_Problem description:_ Only text lines belong in the answer: the lines from the first one in the records through the line with "left knee: (599, 634)", copied exactly.

_Input records:_
■ ■ ■ ■ ■ ■ ■

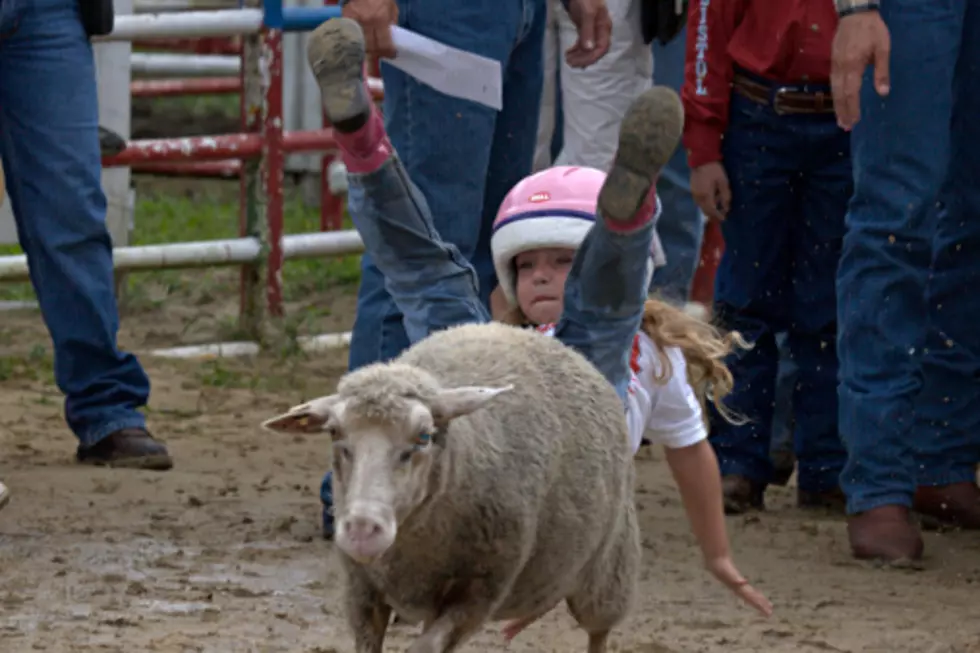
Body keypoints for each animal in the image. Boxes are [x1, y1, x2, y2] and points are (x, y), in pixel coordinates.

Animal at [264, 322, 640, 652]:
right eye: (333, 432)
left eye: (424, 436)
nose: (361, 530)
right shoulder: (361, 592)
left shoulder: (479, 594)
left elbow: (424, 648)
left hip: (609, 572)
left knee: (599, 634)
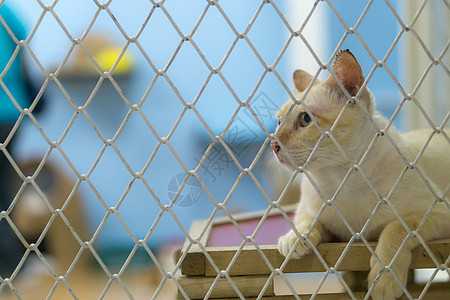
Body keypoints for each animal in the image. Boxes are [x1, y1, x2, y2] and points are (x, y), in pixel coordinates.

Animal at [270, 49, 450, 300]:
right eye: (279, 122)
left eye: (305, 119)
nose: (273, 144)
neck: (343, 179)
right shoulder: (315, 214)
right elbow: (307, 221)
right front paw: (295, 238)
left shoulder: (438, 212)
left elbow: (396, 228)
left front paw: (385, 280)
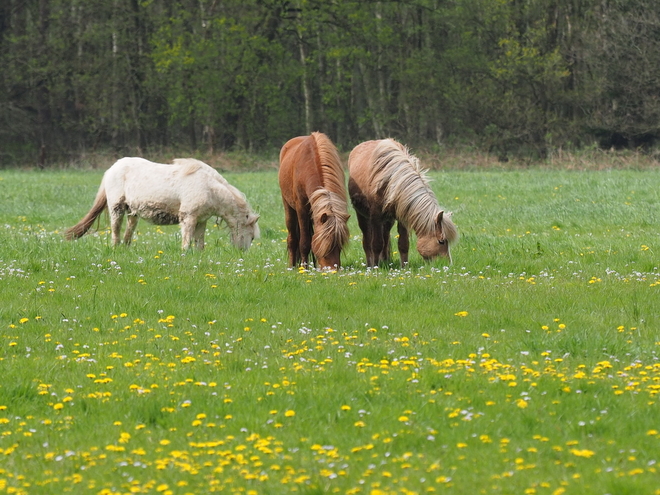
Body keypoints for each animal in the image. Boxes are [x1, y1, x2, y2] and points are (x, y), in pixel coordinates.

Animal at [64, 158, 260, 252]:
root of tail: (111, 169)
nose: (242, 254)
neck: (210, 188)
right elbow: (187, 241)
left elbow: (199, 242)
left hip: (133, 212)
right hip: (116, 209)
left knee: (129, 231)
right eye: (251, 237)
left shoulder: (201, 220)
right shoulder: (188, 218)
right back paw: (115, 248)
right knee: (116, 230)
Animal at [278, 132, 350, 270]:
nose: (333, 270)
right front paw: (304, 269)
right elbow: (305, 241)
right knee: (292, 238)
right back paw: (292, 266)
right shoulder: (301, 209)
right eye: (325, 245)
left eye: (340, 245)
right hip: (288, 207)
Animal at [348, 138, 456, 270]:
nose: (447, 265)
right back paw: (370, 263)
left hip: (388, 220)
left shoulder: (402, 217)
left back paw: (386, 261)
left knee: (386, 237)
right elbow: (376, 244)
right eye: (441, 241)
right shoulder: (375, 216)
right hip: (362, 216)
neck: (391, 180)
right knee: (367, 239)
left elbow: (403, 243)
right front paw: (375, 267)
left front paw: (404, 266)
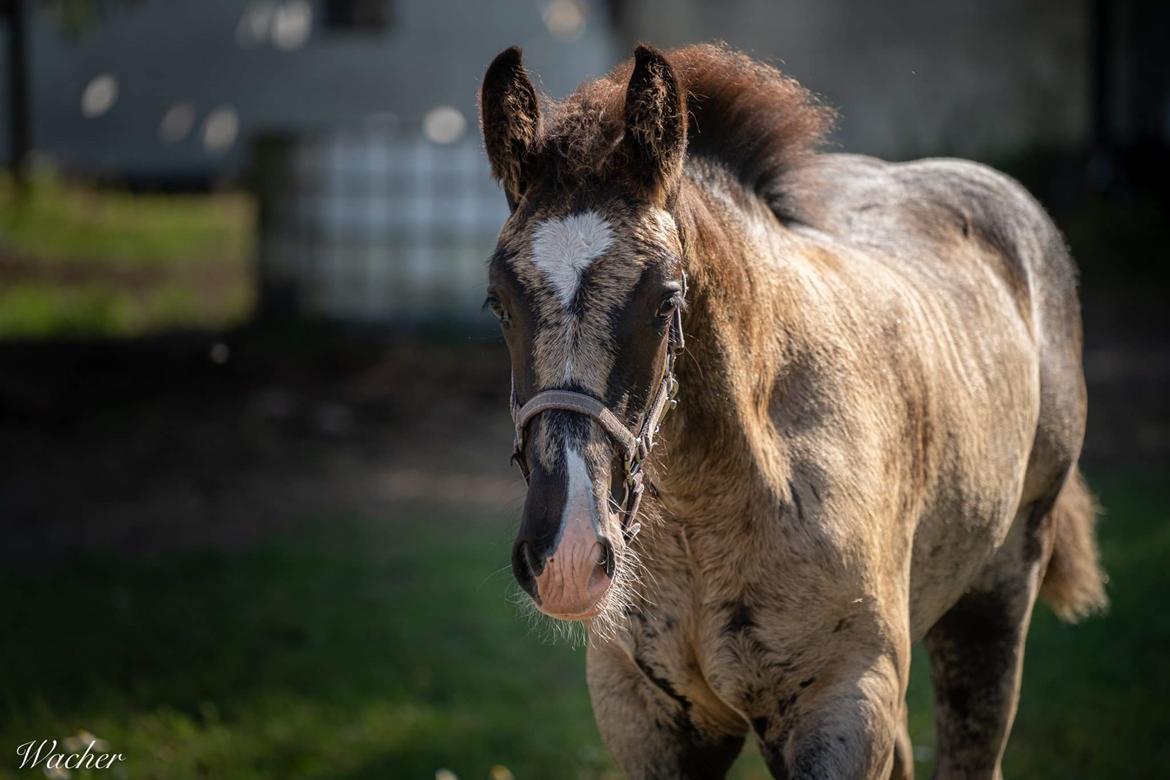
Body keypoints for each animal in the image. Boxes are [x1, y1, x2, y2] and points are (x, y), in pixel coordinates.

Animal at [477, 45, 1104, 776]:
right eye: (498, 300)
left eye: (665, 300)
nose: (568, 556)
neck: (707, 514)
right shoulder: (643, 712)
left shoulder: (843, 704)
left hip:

■ ■ ■ ■ ■ ■ ■

_Written solution:_
Body keypoints for each animal in the image. Boxes are [x1, y1, x2, y2] and points are (x, y), in pixel coordinates.

Animal at [264, 322, 640, 652]:
right eye: (333, 432)
left eye: (424, 436)
nose: (361, 530)
right shoulder: (361, 592)
left shoulder: (479, 594)
left elbow: (424, 648)
left hip: (609, 572)
left knee: (599, 634)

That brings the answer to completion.